Y un día, inesperado, Mateo regresó. Solo por 48 horas. El equipo tenía una pausa antes de su última serie de partidos. No avisó. Solo apareció en la puerta del café, con una caja de postales en una mano… y una sonrisa rendida.

—Te traje todas las ciudades. Pero vine por ti.

Stacy corrió hacia él. No le importaron los clientes, las miradas ni la harina que tenía en el delantal.

—Tonto —dijo, abrazándolo fuerte.

—Un tonto enamorado —respondió él, enterrando el rostro en su cuello.

Esa noche, no hubo grandes declaraciones. Solo dos cuerpos que se reencontraron en una cama familiar.
Con cicatrices de la distancia.
Y la certeza de que el amor real se mide en kilómetros, pero también en gestos pequeños.

La gira no había terminado.
Faltaban ciudades, partidos, vuelos. Pero Mateo y Stacy ya sabían algo:
El amor no es solo estar juntos.
Es elegir no soltarse, incluso cuando la distancia parece interminable.

Esa noche, el deseo no fue tímido ni contenido.
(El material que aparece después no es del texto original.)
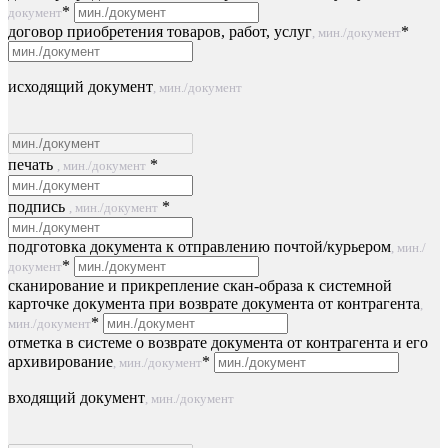
*
документ
договор приобретения товаров, работ, услуг
*
, мин./документ
исходящий документ
, мин./документ
печать
*
, мин./документ
подпись
*
, мин./документ
подготовка документа к отправлению почтой/курьером
, мин./
*
документ
сканирование и прикрепление скан-образа к системной
карточке документа при возврате документа от контрагента
,
*
мин./документ
отметка в системе о возврате документа от контрагента и его
архивирование
*
, мин./документ
входящий документ
, мин./документ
Fue voraz, como si los días separados hubieran encendido una hoguera imposible de apagar. Mateo la desnudó lentamente, con manos que conocían cada rincón, cada curva, cada suspiro contenido. Stacy arqueó la espalda al sentirlo besarle el vientre, como si cada caricia borrara los kilómetros recorridos, como si el mapa de su piel fuera el único territorio que él deseaba conquistar.

La llevó a la cama sin dejar de mirarla, devorándola con los ojos antes de hacerlo con los labios. Las sábanas se deslizaron por el suelo como testigos silenciosos de lo que allí ocurría: un reencuentro de cuerpos que no buscaban placer efímero, sino fusión, entrega, fuego. Stacy lo rodeó con las piernas, lo atrajo hacia sí, y Mateo entró en ella con la lentitud de quien sabe que el tiempo ya no importa. Solo la respiración agitada, los jadeos contenidos, el ritmo que se aceleraba entre beso y beso.

Se amaron como si el mundo pudiera acabarse al amanecer. Con pasión cruda, con gemidos compartidos que se mezclaban con las palabras que él murmuraba en su oído: “Te soñé”, “Te extrañé”, “Eres mía”. Y ella respondía con la piel, con las uñas marcándolo, con el cuerpo ofreciéndose una y otra vez. Cuando finalmente alcanzaron juntos ese punto donde todo desaparece —menos ellos dos—, se abrazaron como si hubieran vuelto de una guerra. Exhaustos, pero completos.